Other driving routes can be easily found.

In the above embodiment, the area for high-density map display is an area within a predetermined radius centered on the vehicle's current location, but the entire display area may be divided into four blocks as shown in FIG. The area where the vehicle is located may be divided into two areas, and the block where the vehicle is located may be used as a high-density display area. In this case, the displayed map will be as shown in FIG. 8B, for example.

[Effects of the Invention] As described in detail above, in the in-vehicle map display device of the present invention, the map displayed on the display means M1 is dense in the vicinity of the vehicle's current location, and is coarse in the area surrounding the vehicle's current location. Therefore, the road situation can be grasped in detail near the vehicle's current location, and the map as a whole becomes very easy to read, making the map display device highly useful for vehicle occupants.

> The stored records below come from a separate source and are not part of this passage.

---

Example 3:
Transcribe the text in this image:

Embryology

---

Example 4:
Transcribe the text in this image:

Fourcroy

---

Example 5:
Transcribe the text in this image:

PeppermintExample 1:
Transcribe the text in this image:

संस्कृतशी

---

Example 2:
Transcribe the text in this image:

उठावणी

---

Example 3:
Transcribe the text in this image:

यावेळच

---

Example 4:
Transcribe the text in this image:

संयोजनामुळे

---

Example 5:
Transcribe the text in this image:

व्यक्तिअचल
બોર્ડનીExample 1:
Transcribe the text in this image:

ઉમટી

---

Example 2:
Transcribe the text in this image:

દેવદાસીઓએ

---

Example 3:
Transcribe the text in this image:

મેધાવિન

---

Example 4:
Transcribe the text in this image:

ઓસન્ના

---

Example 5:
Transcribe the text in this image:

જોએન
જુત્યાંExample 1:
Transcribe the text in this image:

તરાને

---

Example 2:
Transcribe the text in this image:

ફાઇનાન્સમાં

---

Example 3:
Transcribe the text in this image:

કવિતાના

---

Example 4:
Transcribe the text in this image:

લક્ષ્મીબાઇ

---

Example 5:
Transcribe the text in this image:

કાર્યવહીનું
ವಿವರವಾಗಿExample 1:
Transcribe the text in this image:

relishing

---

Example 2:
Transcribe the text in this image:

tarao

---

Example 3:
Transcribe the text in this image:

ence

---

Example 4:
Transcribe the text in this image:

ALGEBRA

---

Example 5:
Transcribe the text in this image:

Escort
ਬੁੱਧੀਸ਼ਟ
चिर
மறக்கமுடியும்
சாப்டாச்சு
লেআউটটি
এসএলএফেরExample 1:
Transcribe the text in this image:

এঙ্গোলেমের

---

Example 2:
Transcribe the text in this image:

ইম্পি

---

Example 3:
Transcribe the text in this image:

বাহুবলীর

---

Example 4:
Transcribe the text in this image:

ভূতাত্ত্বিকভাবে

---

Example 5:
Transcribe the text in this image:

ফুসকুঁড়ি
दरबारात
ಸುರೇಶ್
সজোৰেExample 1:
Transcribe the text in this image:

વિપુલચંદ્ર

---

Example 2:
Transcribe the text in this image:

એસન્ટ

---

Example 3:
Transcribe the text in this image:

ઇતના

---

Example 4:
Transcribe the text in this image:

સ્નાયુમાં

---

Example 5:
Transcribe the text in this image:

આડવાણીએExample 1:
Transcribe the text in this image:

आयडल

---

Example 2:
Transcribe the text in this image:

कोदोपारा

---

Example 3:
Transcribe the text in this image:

[Brief explanation of drawings]

Figure 1 is a block diagram showing the configuration of the present invention, Figure 2 is a block diagram showing the configuration of the present invention.
7 to 7 show one embodiment of the present invention, and a second embodiment of the present invention is shown in FIG.
3 is a block diagram showing the configuration of this embodiment, FIG. 3 is a configuration diagram of map data, FIG. 4 is a flowchart showing the map display control process executed by the control circuit 10, and FIG. 5 is a flowchart showing the process. An explanatory diagram showing changes in the map displayed on the CRT display 6,
Figure 6 A is an explanatory diagram showing a map created using map data at display level "0" (coarse), and Figure 6 B is an explanatory diagram showing a map created using map data at display level "1" (dense). FIG. 7 is an explanatory diagram showing a mask pattern created centering on the current vehicle location _P1 , and FIG. 8 is an explanatory diagram showing another example of map display. 2... Operation unit, 3... Orientation sensor, 4... Distance sensor, 5... Map data storage device, 6... CRT display, 10... Control device.

Claims (1)

[Claims] 1. A display means for displaying a map, a map data storage medium in which map data having level information set corresponding to the density of the map is stored in advance, and a vehicle position for detecting the current location of the vehicle. a detecting means; a display area specifying means for specifying a region of the map to be displayed on the display means; a map data input means for inputting map data of the specified area from the map data storage medium; and the input map. A map display control means for displaying a map on the display means based on the data; and a map display control means for displaying a map on the display means based on the map data input means. a first display map creation means for creating a display map based on rough map data; and a first display map creation means for creating a display map based on rough map data; The display map created by the first and second display map creation means is combined with the second display map creation means that creates the map data based on the dense map data, and the display map created by the first and second display map creation means is densely mapped for the vicinity of the current vehicle location. An in-vehicle map display device comprising: map synthesis display control means for causing the display means to display a rough map for the area surrounding the vehicle's current location.